> [PROBLEM] Where does the string "nose" appear in the records? Copy each line that holds it.

> [SUPPLIED INFORMATION]
Content starts
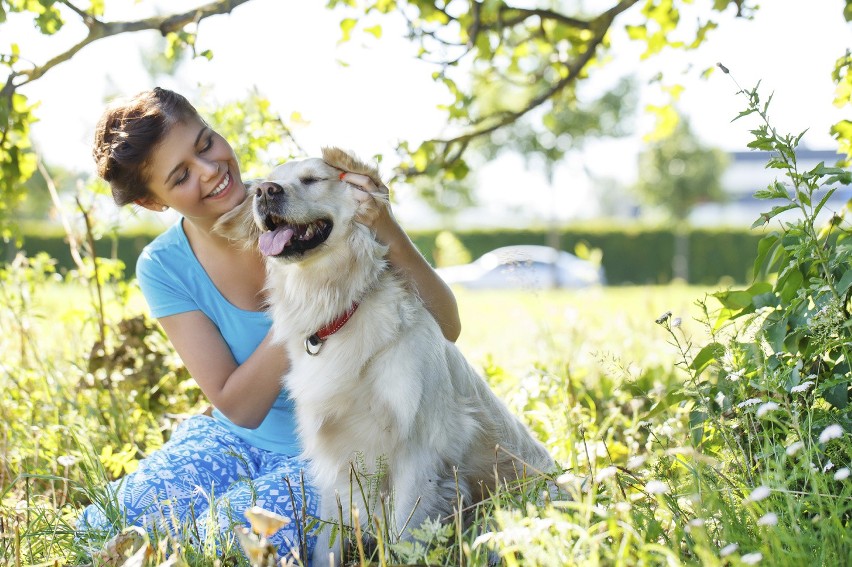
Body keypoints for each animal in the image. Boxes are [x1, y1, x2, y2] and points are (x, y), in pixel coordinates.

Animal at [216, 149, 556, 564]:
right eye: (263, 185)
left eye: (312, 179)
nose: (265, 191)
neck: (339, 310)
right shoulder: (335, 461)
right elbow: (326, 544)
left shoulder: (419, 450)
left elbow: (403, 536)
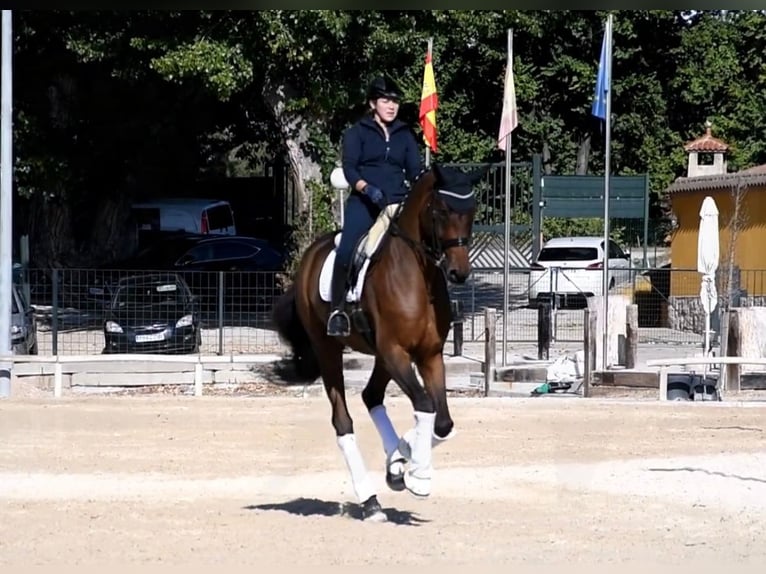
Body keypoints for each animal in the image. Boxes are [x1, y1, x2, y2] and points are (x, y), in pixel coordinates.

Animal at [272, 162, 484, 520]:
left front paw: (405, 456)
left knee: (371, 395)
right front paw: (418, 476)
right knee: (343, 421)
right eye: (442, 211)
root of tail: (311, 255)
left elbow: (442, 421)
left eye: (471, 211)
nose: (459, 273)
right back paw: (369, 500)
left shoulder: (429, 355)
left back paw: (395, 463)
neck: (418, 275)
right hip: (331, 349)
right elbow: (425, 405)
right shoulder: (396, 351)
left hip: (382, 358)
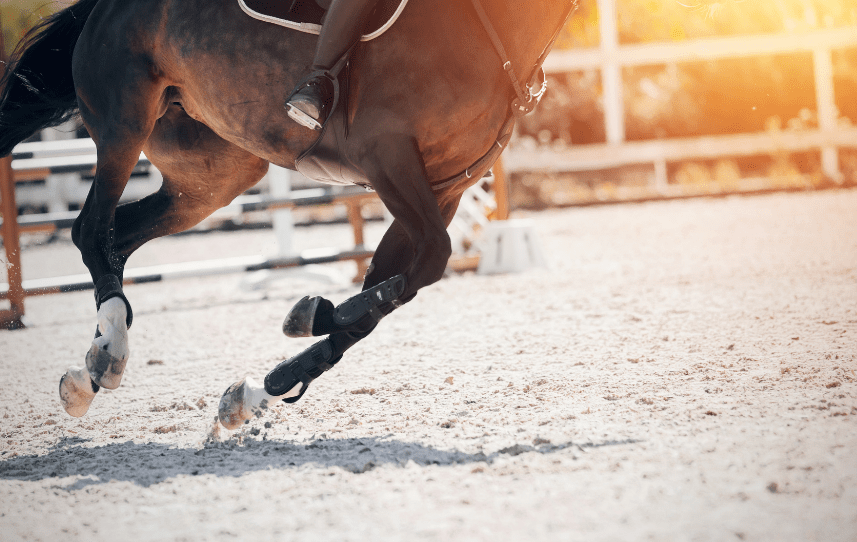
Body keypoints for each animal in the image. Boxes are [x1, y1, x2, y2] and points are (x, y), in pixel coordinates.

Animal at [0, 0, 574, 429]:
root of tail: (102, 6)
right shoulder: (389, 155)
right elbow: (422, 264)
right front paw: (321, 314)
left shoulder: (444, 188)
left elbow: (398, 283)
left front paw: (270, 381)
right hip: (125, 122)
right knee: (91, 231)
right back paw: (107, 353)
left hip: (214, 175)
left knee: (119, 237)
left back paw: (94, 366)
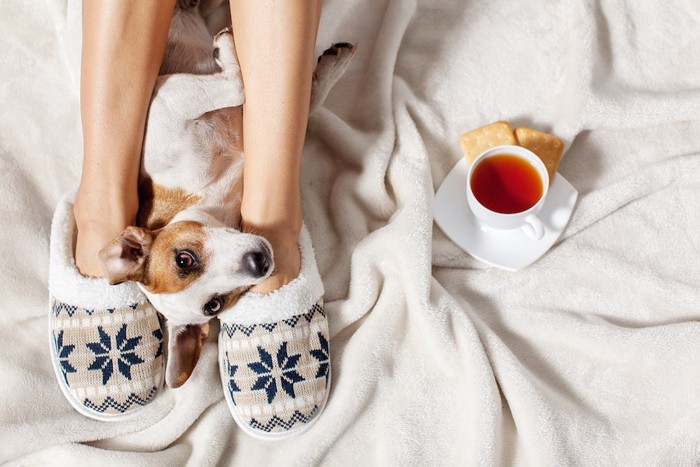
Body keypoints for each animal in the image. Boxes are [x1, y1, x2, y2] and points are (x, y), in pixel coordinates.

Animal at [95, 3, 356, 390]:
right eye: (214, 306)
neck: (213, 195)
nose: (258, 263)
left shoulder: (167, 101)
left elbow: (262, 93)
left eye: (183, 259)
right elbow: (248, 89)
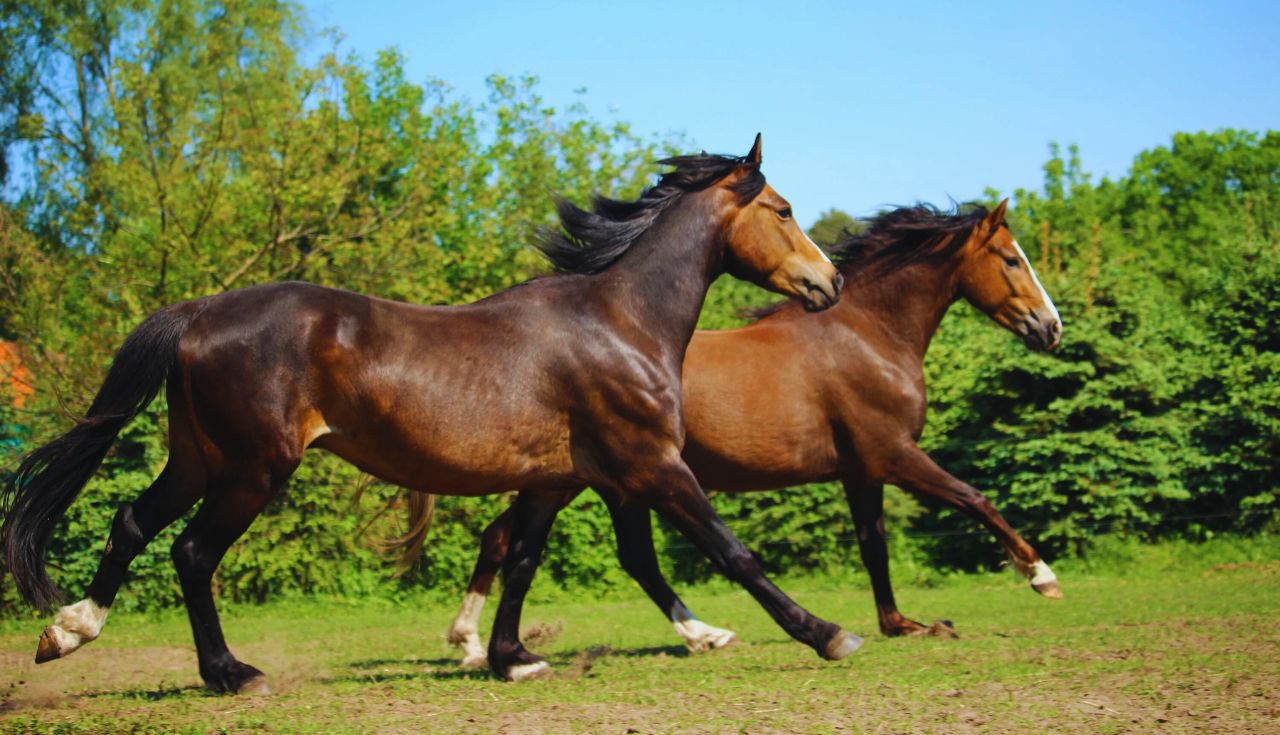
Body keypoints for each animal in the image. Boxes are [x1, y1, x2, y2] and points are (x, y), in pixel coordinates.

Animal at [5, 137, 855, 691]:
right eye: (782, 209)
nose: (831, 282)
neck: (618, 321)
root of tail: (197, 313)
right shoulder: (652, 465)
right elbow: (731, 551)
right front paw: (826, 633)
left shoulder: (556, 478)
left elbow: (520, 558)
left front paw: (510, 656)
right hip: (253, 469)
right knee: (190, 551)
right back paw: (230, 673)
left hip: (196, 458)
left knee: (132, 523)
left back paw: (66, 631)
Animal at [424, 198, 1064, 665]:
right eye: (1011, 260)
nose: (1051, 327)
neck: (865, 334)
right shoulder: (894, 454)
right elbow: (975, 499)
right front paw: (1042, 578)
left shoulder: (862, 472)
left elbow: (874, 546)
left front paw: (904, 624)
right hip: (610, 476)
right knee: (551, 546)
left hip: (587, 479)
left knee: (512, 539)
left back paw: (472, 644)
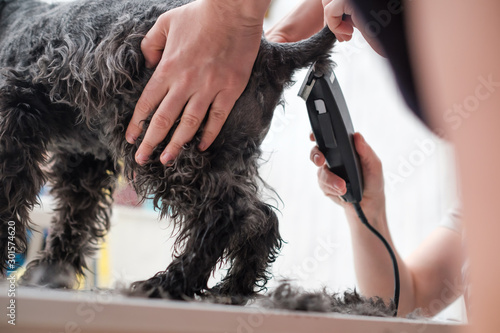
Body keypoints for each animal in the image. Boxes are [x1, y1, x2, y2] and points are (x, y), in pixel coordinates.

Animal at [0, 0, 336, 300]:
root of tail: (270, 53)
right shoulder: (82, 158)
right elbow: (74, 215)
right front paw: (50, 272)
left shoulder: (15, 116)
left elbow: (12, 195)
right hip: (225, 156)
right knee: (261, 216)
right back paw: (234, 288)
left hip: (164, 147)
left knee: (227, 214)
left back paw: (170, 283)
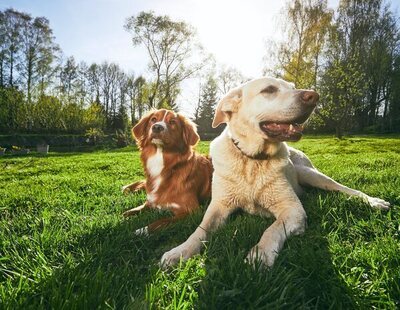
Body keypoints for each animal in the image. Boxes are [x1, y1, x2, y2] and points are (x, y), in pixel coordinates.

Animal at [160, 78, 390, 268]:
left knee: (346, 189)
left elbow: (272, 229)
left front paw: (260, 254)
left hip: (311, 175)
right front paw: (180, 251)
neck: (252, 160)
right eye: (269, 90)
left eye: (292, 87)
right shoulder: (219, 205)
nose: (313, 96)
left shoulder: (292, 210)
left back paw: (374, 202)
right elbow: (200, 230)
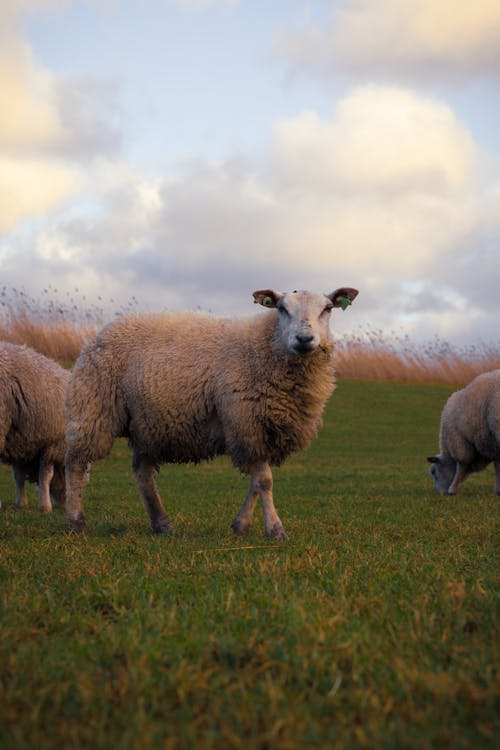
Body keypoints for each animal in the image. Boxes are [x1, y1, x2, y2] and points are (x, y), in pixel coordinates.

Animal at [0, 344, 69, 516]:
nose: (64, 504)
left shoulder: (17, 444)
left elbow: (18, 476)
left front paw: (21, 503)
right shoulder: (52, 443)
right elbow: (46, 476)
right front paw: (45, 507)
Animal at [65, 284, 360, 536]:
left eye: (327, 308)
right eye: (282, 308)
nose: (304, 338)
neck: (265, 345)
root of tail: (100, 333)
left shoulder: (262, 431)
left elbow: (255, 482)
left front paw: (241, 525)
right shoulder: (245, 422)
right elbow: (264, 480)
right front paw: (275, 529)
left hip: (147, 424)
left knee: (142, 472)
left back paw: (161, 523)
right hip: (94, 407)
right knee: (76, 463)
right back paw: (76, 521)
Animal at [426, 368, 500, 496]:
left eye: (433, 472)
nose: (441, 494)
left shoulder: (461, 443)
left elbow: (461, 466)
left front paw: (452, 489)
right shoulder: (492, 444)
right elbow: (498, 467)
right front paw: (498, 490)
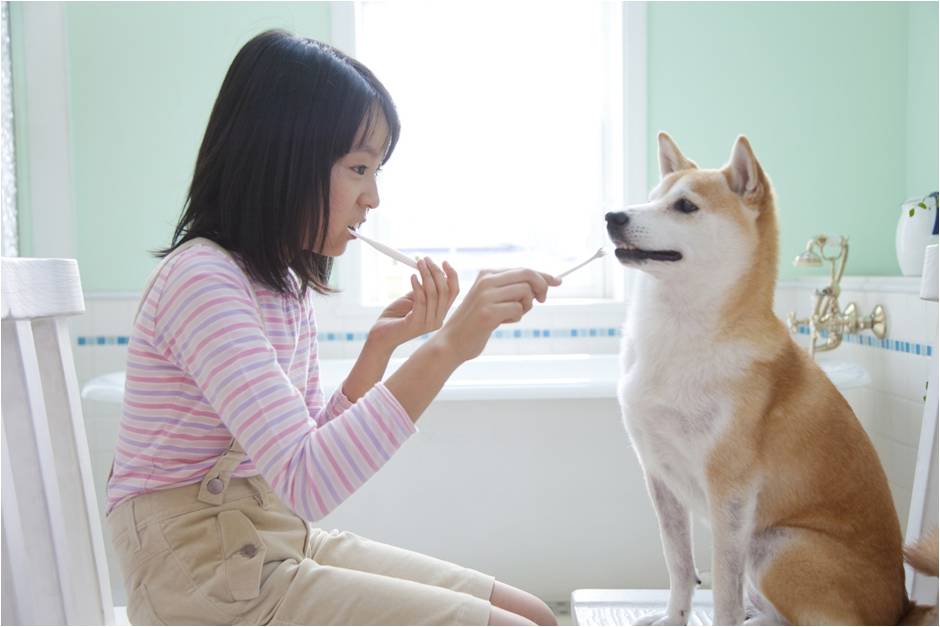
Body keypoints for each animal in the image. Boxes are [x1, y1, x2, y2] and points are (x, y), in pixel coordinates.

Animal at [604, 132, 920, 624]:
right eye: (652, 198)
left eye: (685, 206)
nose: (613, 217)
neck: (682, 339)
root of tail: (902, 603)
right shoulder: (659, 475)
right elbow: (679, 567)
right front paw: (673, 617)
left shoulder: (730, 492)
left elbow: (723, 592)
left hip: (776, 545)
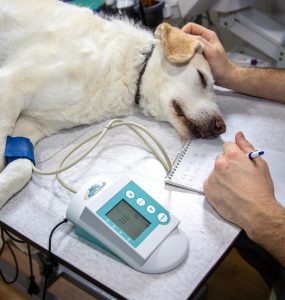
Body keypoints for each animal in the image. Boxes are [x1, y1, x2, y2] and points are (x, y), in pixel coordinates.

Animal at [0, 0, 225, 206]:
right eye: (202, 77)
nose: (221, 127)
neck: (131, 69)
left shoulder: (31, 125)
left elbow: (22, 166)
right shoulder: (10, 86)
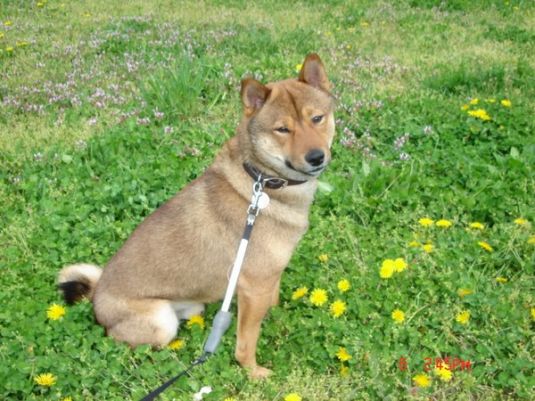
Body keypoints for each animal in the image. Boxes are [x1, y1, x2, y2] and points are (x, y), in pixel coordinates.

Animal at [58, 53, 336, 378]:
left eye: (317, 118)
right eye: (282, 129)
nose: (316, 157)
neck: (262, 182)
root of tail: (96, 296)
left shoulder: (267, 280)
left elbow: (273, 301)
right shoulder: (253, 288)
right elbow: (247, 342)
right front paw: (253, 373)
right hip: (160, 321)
Content ends
> [EXERCISE OUTPUT]
nose: (265, 191)
nose: (459, 273)
nose: (258, 263)
nose: (831, 282)
nose: (1051, 327)
nose: (313, 96)
nose: (64, 504)
nose: (304, 338)
nose: (441, 494)
nose: (613, 217)
nose: (221, 127)
nose: (316, 157)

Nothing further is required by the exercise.